Udoka and Ujiri angry at the dysfunction of Nigerian basketball | Professional

SAN FRANCISCO (AP) — Toronto Raptors president Masai Ujiri and Boston Celtics coach Ime Udoka both spoke out on Sunday against the Nigerian government’s decision to withdraw its basketball teams from international competition during two years and potentially eliminate any chance of qualifying for the 2024 Olympics.

Both Ujiri and Udoka are of Nigerian descent. Ujiri called for the resignation and revival of the Nigerian federation.

“The leaders of the basketball ecosystem in Nigeria continue to rob our youth of their present and future while tearing the entire basketball community apart – this must stop,” Ujiri wrote.

Basketball’s world governing body FIBA ​​said it had no choice last week but to replace Nigeria in the 12-team squad for the Women’s World Cup later. this year and replace it with Mali. The men’s national team is trying to qualify for next year’s Men’s World Cup – a major step towards the Games of 24.

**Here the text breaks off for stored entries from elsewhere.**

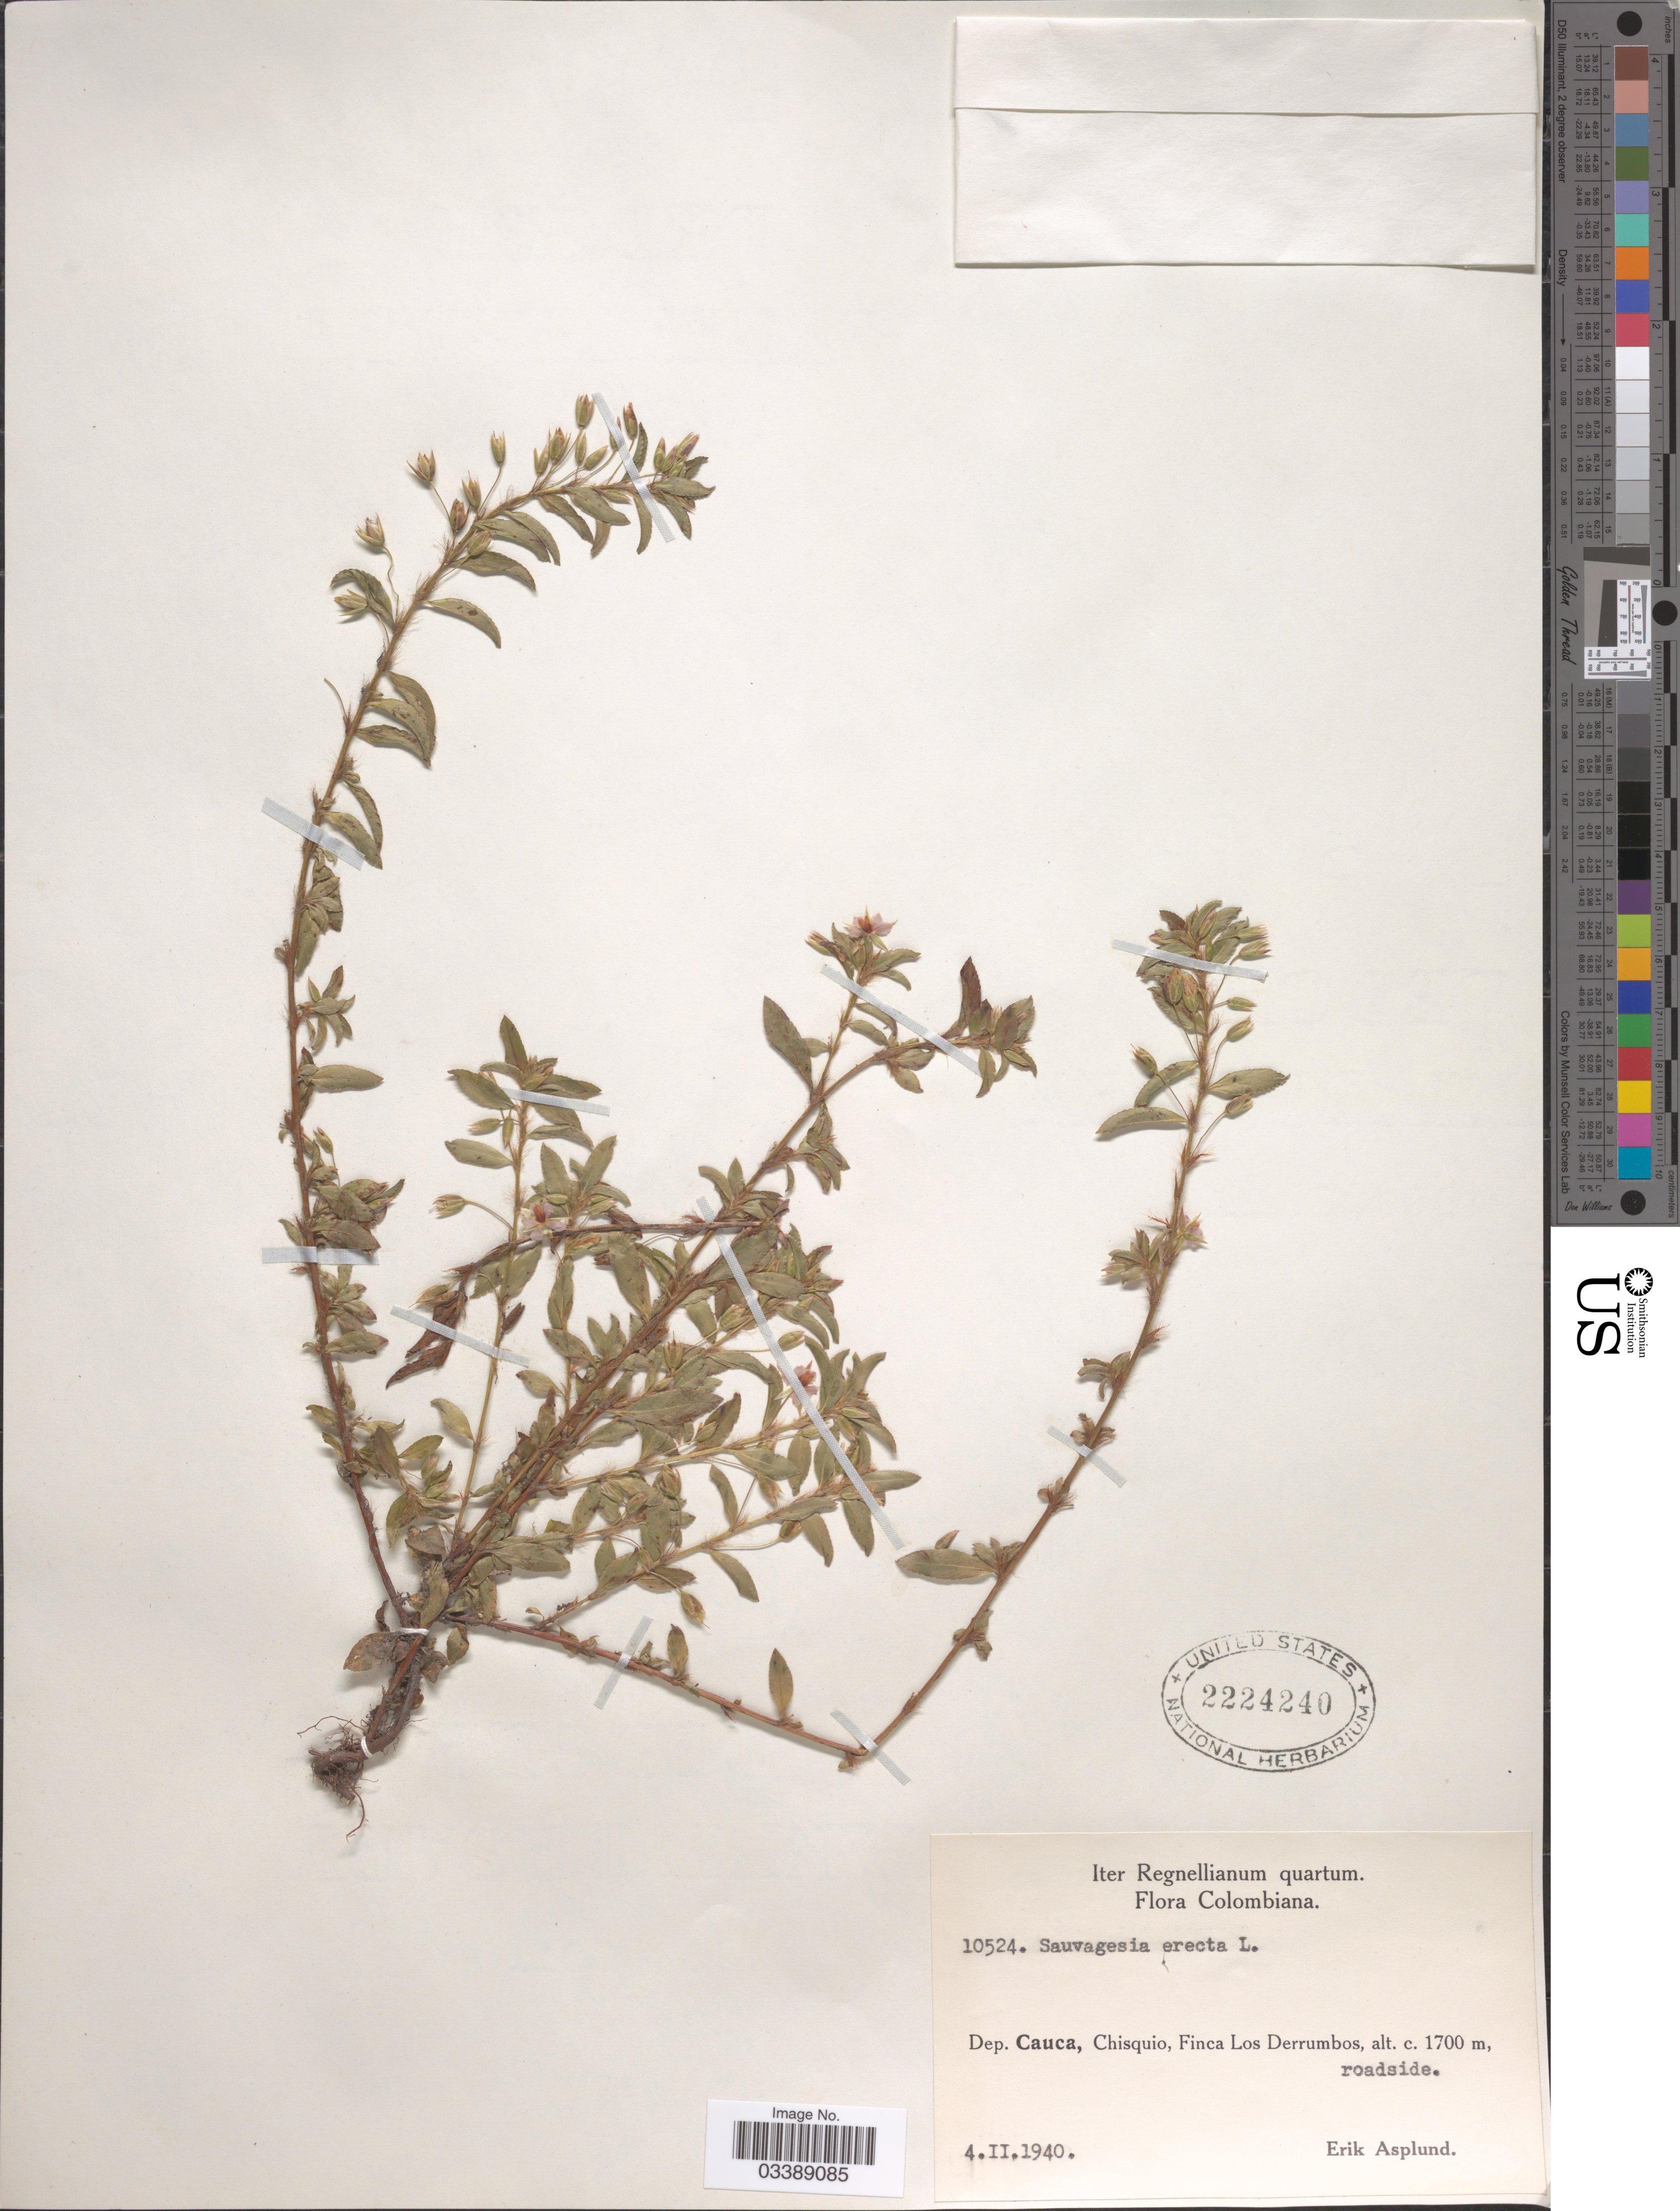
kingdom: Plantae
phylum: Tracheophyta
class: Magnoliopsida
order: Malpighiales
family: Ochnaceae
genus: Sauvagesia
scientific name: Sauvagesia erecta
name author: L.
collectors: E. Asplund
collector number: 10524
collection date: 1940-02-04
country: Colombia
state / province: Cauca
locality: Dep. Cauca, Chisquio, Finca Los Derrumbos.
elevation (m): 1700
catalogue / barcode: US 2224240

But if the ban approved by the Nigerian government holds, there is almost no realistic scenario in which Nigerian basketball teams could qualify for Paris. The Nigerian men and women were part of the Tokyo Olympics field last summer – and the men’s team, coached by Warriors assistant and now Sacramento coach Mike Brown, beat the eventual medal-winning American team gold during an exhibition match.

Udoka said the Nigerian FA was suffering from disorganization.

“A lot of the same things I had to deal with as a player which is disappointing,” said Udoka, a former Nigerian national team player.

It was also a problem last summer. Brown received great logistical help from the Warriors as he assembled the Nigerian team – many of whom were NBA players – for a training camp. He had to oversee everything from bringing in training equipment, to making travel arrangements, and even starting a charitable foundation that was trying to raise $1 million to support the programs of the National team.

Nigerian basketball’s problems revolve around a leadership struggle at the national federation, which elected two different presidents in parallel elections in January. The government wants to appoint an interim committee to run the NBBF until its problems are resolved, but has also announced its intention to “reorganize” all areas of Nigerian basketball, including the national league.

“The time for change has come,” Ujiri wrote. “I know that all the athletes, leaders and players in African sport will not give up on Nigerian basketball, and we will not give up on the youth. It is time for us to move forward. We need a new slate and a new narrative. To do this, all the leaders who have clung to the realms of the Nigerian Basketball Federation over the past few years must all step down.